------ SUPPLIED RECORDS ------

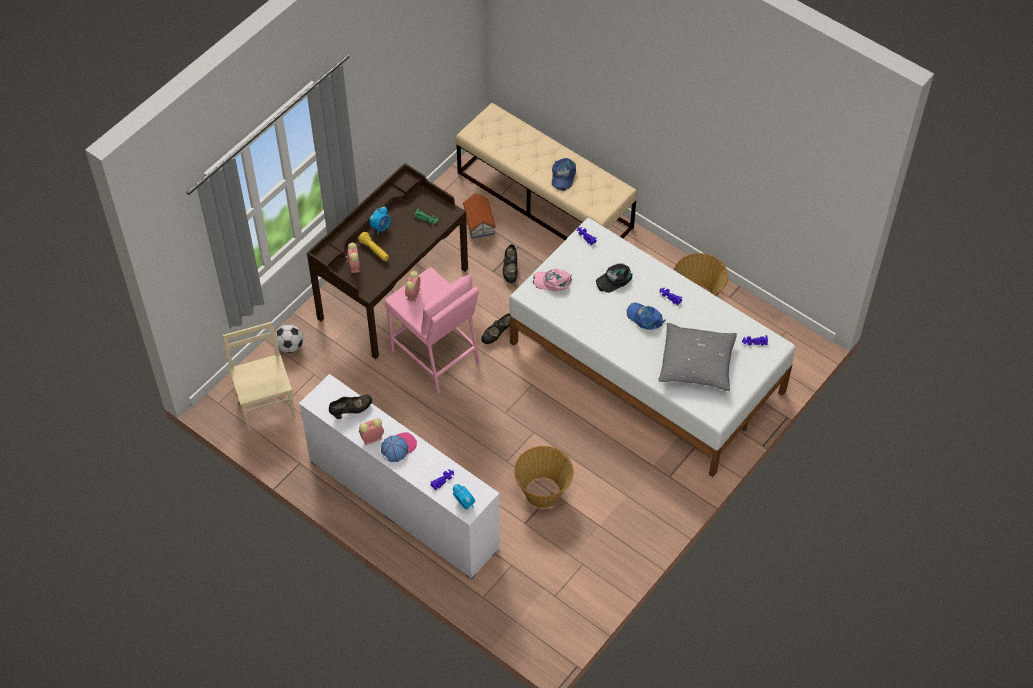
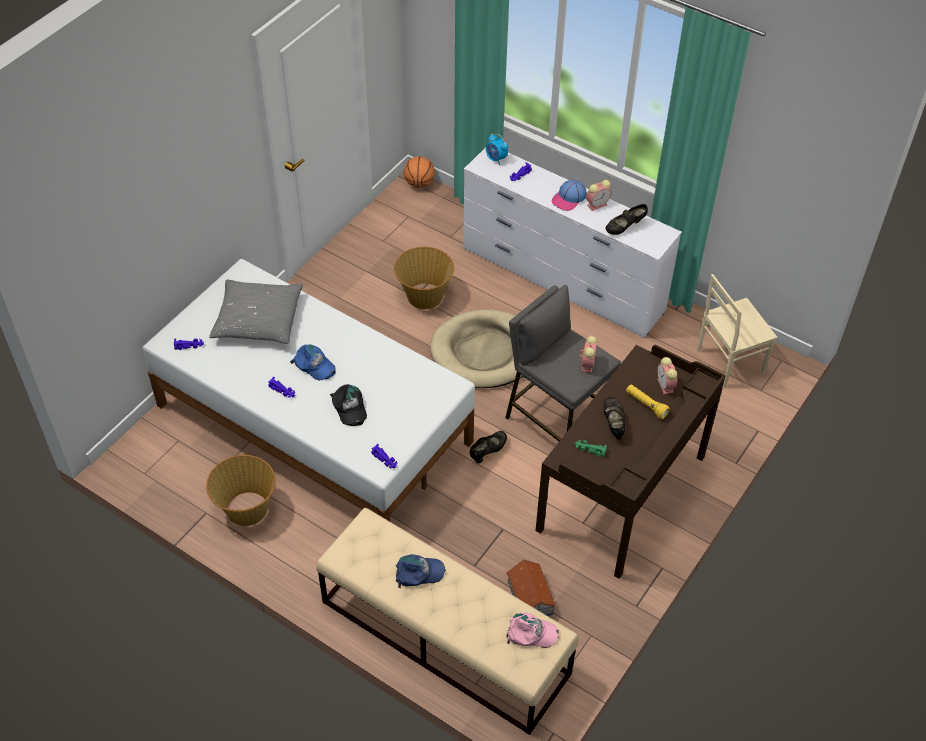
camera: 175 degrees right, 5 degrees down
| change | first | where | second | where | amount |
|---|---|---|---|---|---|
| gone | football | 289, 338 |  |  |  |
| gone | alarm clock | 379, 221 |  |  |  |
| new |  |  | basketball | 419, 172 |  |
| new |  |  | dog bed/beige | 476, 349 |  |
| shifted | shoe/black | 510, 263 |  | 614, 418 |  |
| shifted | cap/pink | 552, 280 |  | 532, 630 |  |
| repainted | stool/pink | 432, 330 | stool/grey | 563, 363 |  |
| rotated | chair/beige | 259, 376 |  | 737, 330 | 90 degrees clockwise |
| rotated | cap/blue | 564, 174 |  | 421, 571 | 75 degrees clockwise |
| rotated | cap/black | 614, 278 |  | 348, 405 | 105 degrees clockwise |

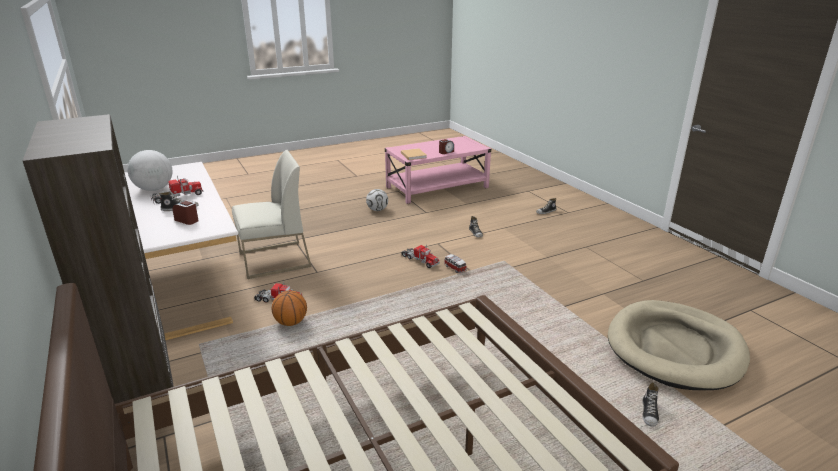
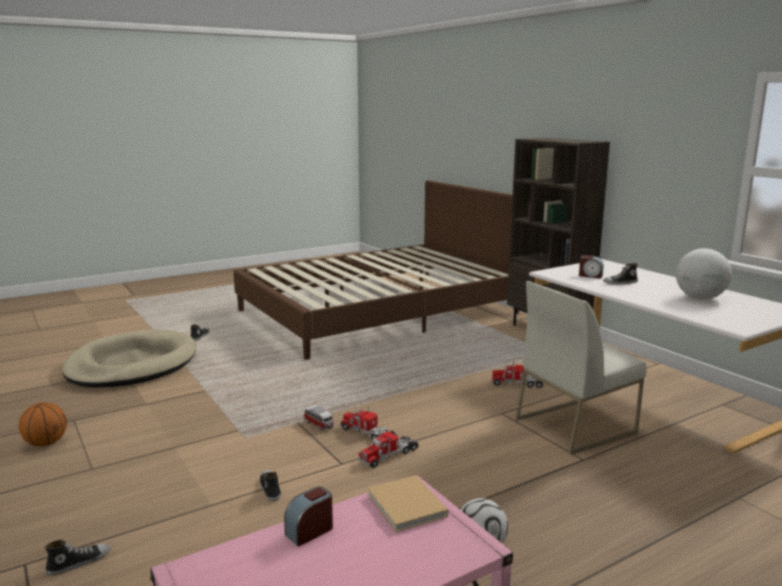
camera: 175 degrees right, 10 degrees down
| change | first | where | second | where | amount |
|---|---|---|---|---|---|
| shifted | toy truck | 176, 189 |  | 388, 449 |  |
| shifted | basketball | 289, 308 |  | 43, 424 |  |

------

▸ **YOUR TASK**:
Give the data back exactly, omitting all pictures.

▸ **WRITTEN REPLY**:
camera: 175 degrees right, 5 degrees down
| change | first | where | second | where | amount |
|---|---|---|---|---|---|
| gone | football | 289, 338 |  |  |  |
| gone | alarm clock | 379, 221 |  |  |  |
| new |  |  | basketball | 419, 172 |  |
| new |  |  | dog bed/beige | 476, 349 |  |
| shifted | shoe/black | 510, 263 |  | 614, 418 |  |
| shifted | cap/pink | 552, 280 |  | 532, 630 |  |
| repainted | stool/pink | 432, 330 | stool/grey | 563, 363 |  |
| rotated | chair/beige | 259, 376 |  | 737, 330 | 90 degrees clockwise |
| rotated | cap/blue | 564, 174 |  | 421, 571 | 75 degrees clockwise |
| rotated | cap/black | 614, 278 |  | 348, 405 | 105 degrees clockwise |

camera: 175 degrees right, 10 degrees down
| change | first | where | second | where | amount |
|---|---|---|---|---|---|
| shifted | toy truck | 176, 189 |  | 388, 449 |  |
| shifted | basketball | 289, 308 |  | 43, 424 |  |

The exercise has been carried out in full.